> **DATA EXCERPTS**
# # # #
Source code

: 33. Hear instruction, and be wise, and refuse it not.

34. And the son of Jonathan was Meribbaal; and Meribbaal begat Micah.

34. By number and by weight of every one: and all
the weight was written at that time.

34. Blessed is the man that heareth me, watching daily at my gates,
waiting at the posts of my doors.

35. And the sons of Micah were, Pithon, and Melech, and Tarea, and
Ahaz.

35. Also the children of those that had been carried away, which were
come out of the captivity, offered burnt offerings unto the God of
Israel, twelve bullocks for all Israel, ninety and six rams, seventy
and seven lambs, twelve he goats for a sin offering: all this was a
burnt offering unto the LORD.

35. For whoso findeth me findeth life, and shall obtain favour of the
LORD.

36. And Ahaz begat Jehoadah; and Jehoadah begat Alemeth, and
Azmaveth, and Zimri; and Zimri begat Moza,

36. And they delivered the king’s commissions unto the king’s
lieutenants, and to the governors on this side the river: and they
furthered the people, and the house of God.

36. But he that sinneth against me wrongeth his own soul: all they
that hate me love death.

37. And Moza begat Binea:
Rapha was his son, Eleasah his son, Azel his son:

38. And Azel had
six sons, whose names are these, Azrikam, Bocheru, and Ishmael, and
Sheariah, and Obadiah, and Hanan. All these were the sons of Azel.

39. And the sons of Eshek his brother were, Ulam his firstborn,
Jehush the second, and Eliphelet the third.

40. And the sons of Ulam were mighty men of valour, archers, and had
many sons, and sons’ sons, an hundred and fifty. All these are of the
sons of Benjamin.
# # # #
> **WORK TO COMPLETE**
Filter the entries above and return only the lines holding "these".

> **TASK RESPONSE**
six sons, whose names are these, Azrikam, Bocheru, and Ishmael, and
Sheariah, and Obadiah, and Hanan. All these were the sons of Azel.
many sons, and sons’ sons, an hundred and fifty. All these are of the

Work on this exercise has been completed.